On top of these issues, the HoloLens is also bulky, expensive and the tracking is sometimes spotty. The transparent visor reflects things from behind you (really distracting) and it’s hard to use if you require glasses.

This picture is from the official Hololens website. Notice something weird? The model is wearing it wrong. The headband should go on your forehead. The proper way to hear a Hololens looks so silly that most publicity shots are taken with the headset worn incorrectly.

The correct way to hear a Hololens. Doesn’t look very sexy.

That was a bit ranty, so I will offset by saying that Headset AR is the most exciting and promising tech since the internet. The potential and market size is beyond measure, much bigger than VR. However, we are not there yet. The HoloLens was supposed to be a developer kit, but Microsoft decided to market and sell it as a final product, and it’s simply not ready.

A good AR headset is insanely difficult to make, an order of magnitude harder than a VR headset. The HoloLens V2 release date was pushed back 1-2 years, because Microsoft couldn’t finish all the fixes and improvements they wanted. Here is a list features that are required of an AR headset, all are exceedingly difficult or even outright impossible with current tech:

Transparent display with a wide FOV (at least 100 degrees), which is also high resolution, high refresh rate, low latency and has almost no ghosting
High resolution “blocking layer” that can stop outside light to prevent ghosting
Small high resolution 3D scanners that can map the world around the user
Tiny computer capable of driving the 3D scanner in real time AND render stereo 3D content AND doesn’t get super hot

When can we expect production-ready AR headsets? I predict 4-5 years, around 2023.

Honorable Mention: Pass-through camera AR

A hybrid approach is the camera pass-through AR. This is essentially a VR headset with one or two cameras, built-in or attached as an add-on. Two examples are the MergeVR and the Zed Mini, which I reviewed here.

On paper, this is the best of both worlds.
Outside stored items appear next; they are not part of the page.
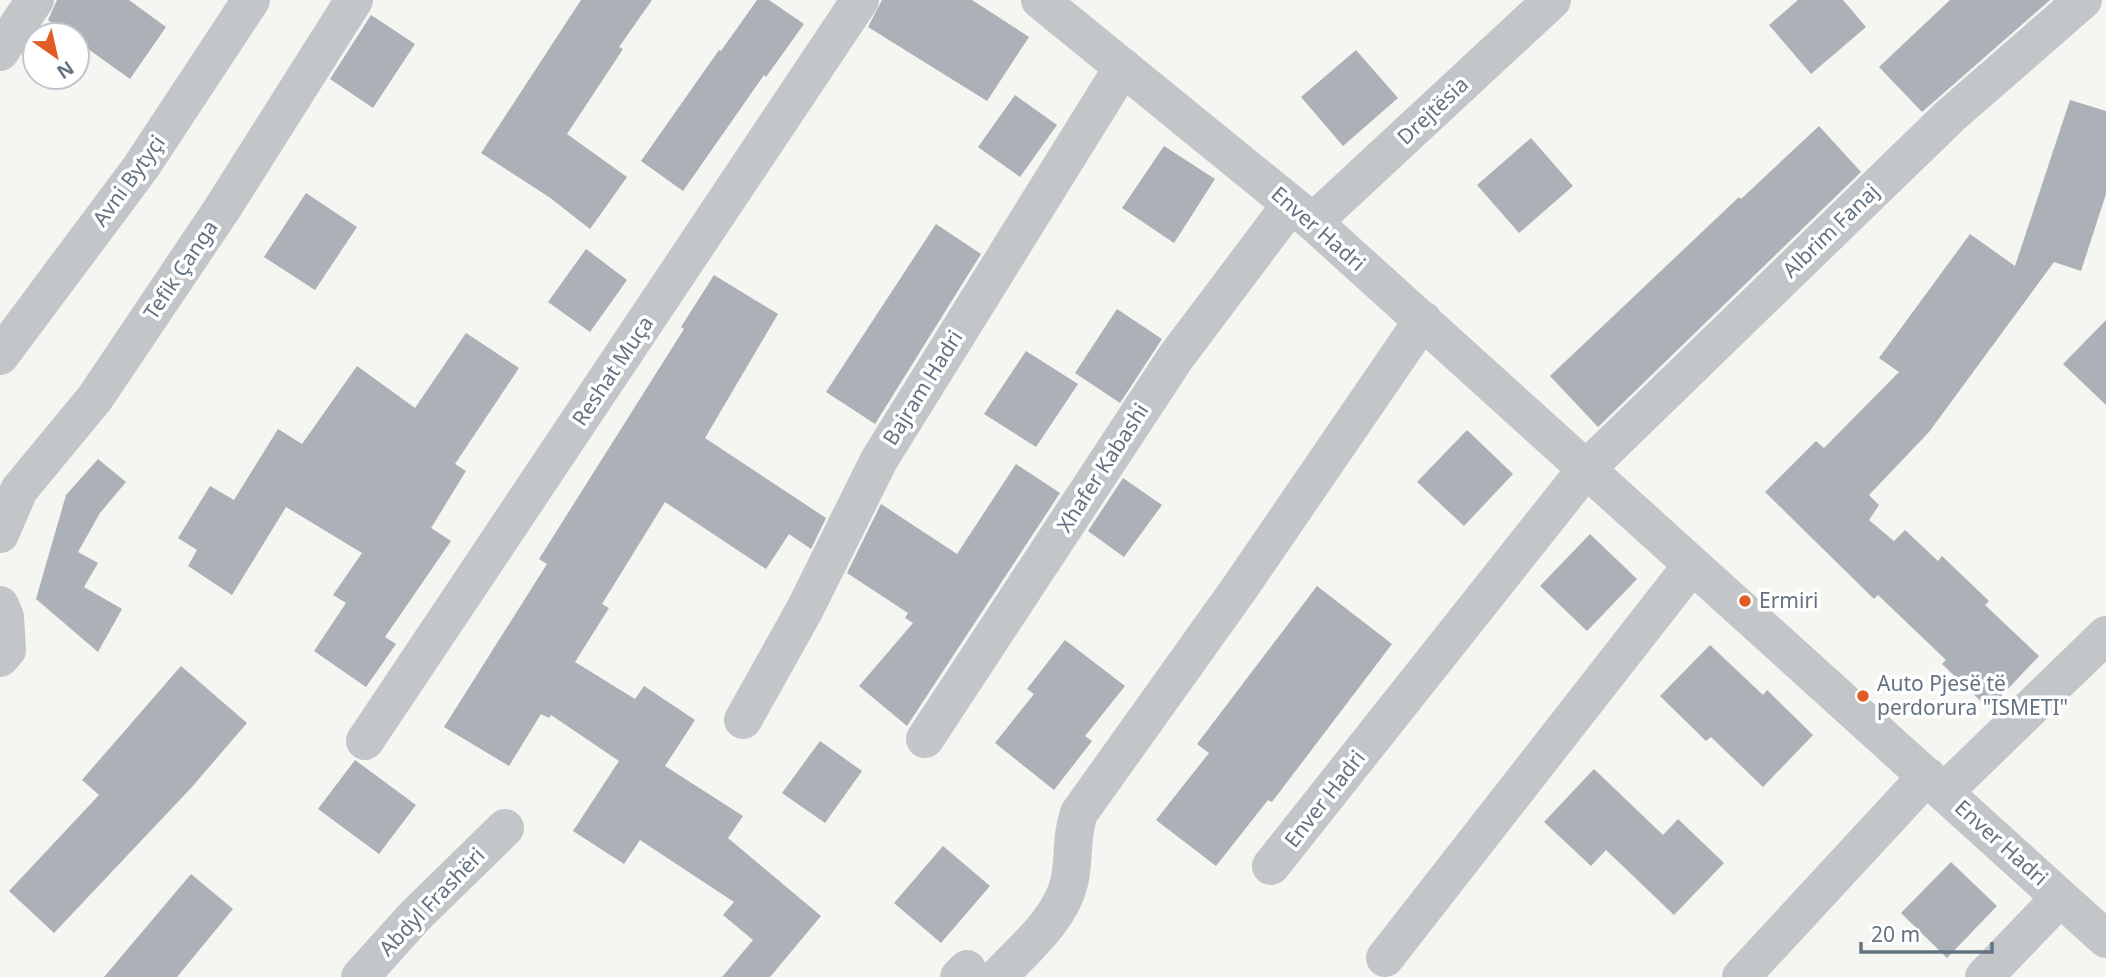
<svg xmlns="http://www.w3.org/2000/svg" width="2106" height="977" font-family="'Noto Sans',sans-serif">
  <rect width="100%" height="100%" fill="#f5f5f1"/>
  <path fill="#abb1b7" d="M57 0H129L166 27 130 79 77 41V35H69L48 20Z
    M581 0H652L619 47 623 49 567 134 627 177 590 229 549 197 481 153Z
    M757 0H769L804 24 766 77 764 75 683 191 641 161 719 50 721 51Z
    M882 0H972L1029 37 987 101 868 27Z
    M1798 0H1843L1866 27 1811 74 1769 25Z
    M1950 0H2050L1922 112 1879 67Z
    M371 15 415 44 373 108 330 79Z
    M1356 50 1398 98 1343 146 1301 97Z
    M1015 95 1057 125 1020 177 978 147Z
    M2070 100 2106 111V194L2081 271 2054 262 1929 432 1869 495 1879 505 1869 520 1894 541 1905 530 1938 561 1942 556 1989 601 1985 605 2039 656 1989 709 1942 664 1946 660 1878 595 1874 599 1765 492 1816 441 1824 448 1899 372 1879 358 1970 234 2015 266Z
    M1819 126 1861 172 1598 427 1550 376 1739 197 1741 199Z
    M1531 138 1573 186 1519 233 1477 185Z
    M1164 146 1215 179 1174 243 1122 208Z
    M306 193 357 227 315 290 264 257Z
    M936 224 981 254 875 424 826 392Z
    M586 249 627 280 590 332 548 302Z
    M714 275 778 314 705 438 826 518 811 549 789 534 766 569 665 502 602 604 609 608 575 662 635 699 644 686 695 720 665 766 743 816 728 838 821 916 770 977H722L753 940 723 915 734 902 640 840 624 864 573 831 619 761 551 715 549 718 541 714 509 766 444 727 547 564 539 559 684 329 681 327Z
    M1117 309 1162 339 1120 403 1075 373Z
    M2106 320V405L2063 364Z
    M466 333 519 368 455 464 466 471 431 528 451 541 385 637 396 644 366 687 314 651 346 603 333 595 362 553 286 507 232 595 188 566 197 550 178 538 210 486 234 500 278 429 302 444 357 366 415 408Z
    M1026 351 1078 384 1036 447 984 414Z
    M1467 430 1513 474 1464 526 1417 482Z
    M98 459 126 482 100 513 78 552 98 563 84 587 122 609 98 652 36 599 66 495Z
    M1016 464 1060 493 907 726 859 686 913 623 905 618 908 613 847 573 881 504 957 554Z
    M1123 478 1162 505 1124 557 1088 531Z
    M1590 534 1637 579 1587 631 1540 586Z
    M1317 586 1392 644 1272 802 1268 800 1216 866 1156 820 1209 753 1197 744Z
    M1065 640 1125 686 1085 736 1092 741 1054 790 995 743 1034 694 1027 689Z
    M1710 645 1763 695 1767 690 1813 735 1763 787 1711 737 1706 741 1660 696Z
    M181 666 247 723 191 788 54 933 9 891 99 795 82 780Z
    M820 741 862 771 825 823 782 793Z
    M355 760 416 805 379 854 318 809Z
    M1594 769 1663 835 1678 819 1724 863 1674 915 1606 850 1591 866 1544 822Z
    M943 846 990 886 941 943 894 903Z
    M1951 862 1997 906 1947 958 1901 913Z
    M191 874 233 909 177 977H104Z"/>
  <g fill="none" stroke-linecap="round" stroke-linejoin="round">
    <path stroke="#c2c6c9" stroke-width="38" d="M1040 0 1313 222 2106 939
      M0 52 35 0
      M1313 222 1552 0
      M0 356 141 167 251 0
      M0 534 19 490 95 398 222 209 354 0
      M0 605 5 617 7 650 0 658
      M743 720 805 609 879 460 1123 67
      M925 739 1176 357 1291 204
      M365 741 860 0
      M1944 792 2106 635
      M1271 866 1586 469 1950 116 2083 0
      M1385 958 1692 565
      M360 977 415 916 505 828
      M959 977 967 969
      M998 977C1023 950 1060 920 1069 883 1075 858 1070 840 1079 813L1241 586 1423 320
      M1741 977 1927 776
      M1984 977 2060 898"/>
  </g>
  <g fill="#e15c25" stroke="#fff" stroke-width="2.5">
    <circle cx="1745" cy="601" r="7"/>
    <circle cx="1863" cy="696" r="7"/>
  </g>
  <g text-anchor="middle" stroke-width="7" stroke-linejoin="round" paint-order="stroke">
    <g font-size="21" fill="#647382" stroke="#fff">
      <text transform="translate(1433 111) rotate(-43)" y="7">Drejtësia</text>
      <text transform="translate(129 181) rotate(-54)" y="7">Avni Bytyçi</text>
      <text transform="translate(1318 229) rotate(41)" y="7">Enver Hadri</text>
      <text transform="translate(1831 231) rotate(-44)" y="7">Albrim Fanaj</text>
      <text transform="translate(181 270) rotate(-56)" y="7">Tefik Çanga</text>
      <text transform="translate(613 371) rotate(-56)" y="7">Reshat Muça</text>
      <text transform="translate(923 388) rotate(-58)" y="7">Bajram Hadri</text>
      <text transform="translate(1103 468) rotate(-57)" y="7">Xhafer Kabashi</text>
      <text transform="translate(1325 799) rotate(-52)" y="7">Enver Hadri</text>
      <text transform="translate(2001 843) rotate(42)" y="7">Enver Hadri</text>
      <text transform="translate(432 902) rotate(-46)" y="7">Abdyl Frashëri</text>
    </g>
    <g font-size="21" fill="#647382" stroke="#fff" text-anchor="start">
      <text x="1759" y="608">Ermiri</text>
      <text x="1877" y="691">Auto Pjesë të<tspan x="1877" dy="24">perdorura "ISMETI"</tspan></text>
    </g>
  </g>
  <g transform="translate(56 56) rotate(146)"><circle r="33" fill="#ffffff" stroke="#c1c7cd" stroke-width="2"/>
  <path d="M0-5L12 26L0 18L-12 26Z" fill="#e15c25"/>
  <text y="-10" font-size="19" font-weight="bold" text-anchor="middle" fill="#647382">N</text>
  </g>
  <path d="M1861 942v10h131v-10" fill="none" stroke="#647382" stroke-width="3.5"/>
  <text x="1871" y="942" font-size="21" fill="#647382" stroke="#ffffff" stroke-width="5" paint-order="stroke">20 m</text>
</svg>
AR without the complexity of transparent displays. However, the concept is fundamentally flawed:

Cameras have latency. They need to capture an image, digitize it, send it to the display. This doesn’t take long, in any other application you’ll be hard pressed to even notice it. Not in VR though. Anything over 20ms latency will make people really sick really fast. I did a few experiments with Vuforia and pass-through AR and I literally had to tear the headset off my face after 10 seconds, it was so nauseating.
Unlike your eyes, the cameras are located outside the headset. That means they don’t move like your eyes do, when you move your head. This is a small difference but it’s noticeable and it makes everything seem very weird. This too will make most people sick.

Conclusion

VR looks underwhelming in video but is amazing in real-life, AR looks amazing in video but is underwhelming in real-life.

I’m super excited about AR and I think it will disrupt so many industries in the near future, but we are not quite there yet. Currently AR has two uses:

To generate snazzy video and gain some PR. “Look at our engineers using HoloLens to design cars!” which is removed after filming and never touched again.
As a gimmicky crowd-pleaser. Nothing wrong with a good gimmick, as long as that’s your goal. It puts a smile on people’s faces just don’t expect them to remain engaged for more than a few minutes.

I’m still waiting for my AR headset. And jetpack.